The head coach, picking up his first home win, still looked tense following the game as if he had just escaped with a victory that the football gods were going to hand over to his opponent. In past seasons when the game was close, the Bruins tended to make mental mistakes and fold at the same time they were pushing all their chips in the middle.

This year? It looks to be a different story through their first two games.

Tied to begin the 4th quarter, punter Jeff Locke had pinned the Cornhuskers deep in their own territory. With the game teetering either way, defensive lineman Datone Jones ignored a play action fake to nail quarterback Taylor Martinez in the end zone for a safety that awakened the crowd clad in baby blue.
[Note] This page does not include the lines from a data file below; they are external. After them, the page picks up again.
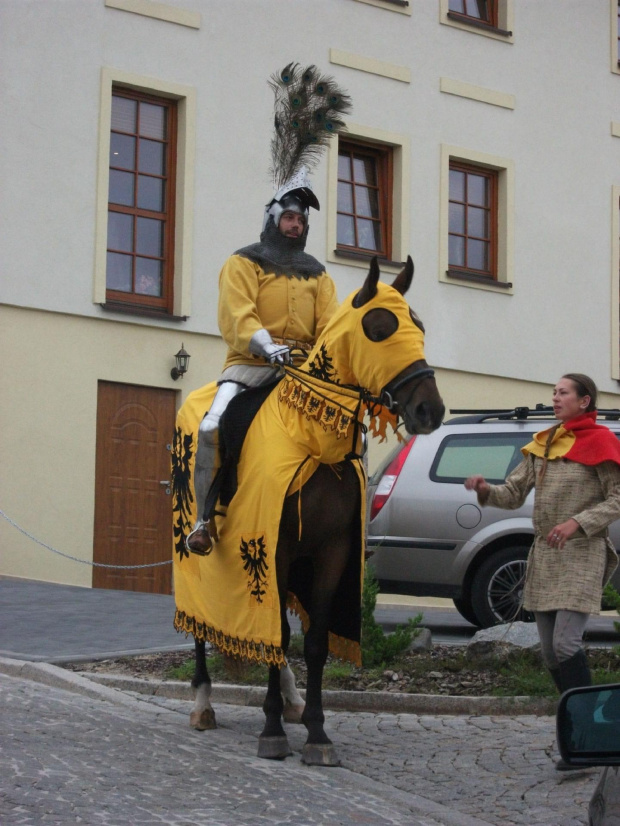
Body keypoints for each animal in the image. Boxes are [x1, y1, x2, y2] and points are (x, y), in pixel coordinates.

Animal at [173, 254, 446, 764]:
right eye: (380, 327)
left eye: (418, 326)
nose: (430, 411)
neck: (310, 439)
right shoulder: (272, 548)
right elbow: (277, 635)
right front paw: (271, 730)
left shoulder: (330, 552)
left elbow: (312, 641)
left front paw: (316, 732)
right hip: (189, 549)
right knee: (200, 624)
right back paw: (203, 704)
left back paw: (293, 700)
It never seemed close after that as tailback Johnathan Franklin made a couple of big plays on offense to finish with 217 rushing. He caught a short touchdown pass to ice the game with just over two minutes and was a key cog in a revamped offense that had five freshman or redshirt freshman playing key spots late in the 2nd half.

"What makes this offensive line different from the ones we've had in the past is that they work each and every day and they're humble," Franklin said of the three underclassmen blocking for him. "They keep each other accountable. Everybody's equal and not bigger than the next guy. They push each other. I'm blessed to have an offensive line like this one."

"We just have a different mentality," said Hundley. "We're focused and ready to play. Coach Mora and this new staff have done an amazing job with this team and getting us ready for this game so we're ready to go out and compete."

Though there's plenty of flash on offense (more yards in two games than their final three last season combined) and defense (it took UCLA seven games last year to get the six sacks they have so far in 2012) with this team, the narrowed focus the Bruins have on playing football and not much more is what's notable. In a change from previous coaches at the school, Mora didn't address the crowd on the P.A. following the game and looked like he wanted to breakdown film instead of revel in a win.

When asked what a win over a Big Ten contender would mean for the team and the conference, the direct coach gave a simple answer.

"With regards to the landscape of the Pac-12," said Mora, "I don't care. I'm worried about the UCLA Bruins."

Fortunes will change but as the night grew long out West there was much more optimism for the Pac-12 than there was earlier in the day. Things looked different, sounded different and with the 'W' marks in the left-hand column, really were different.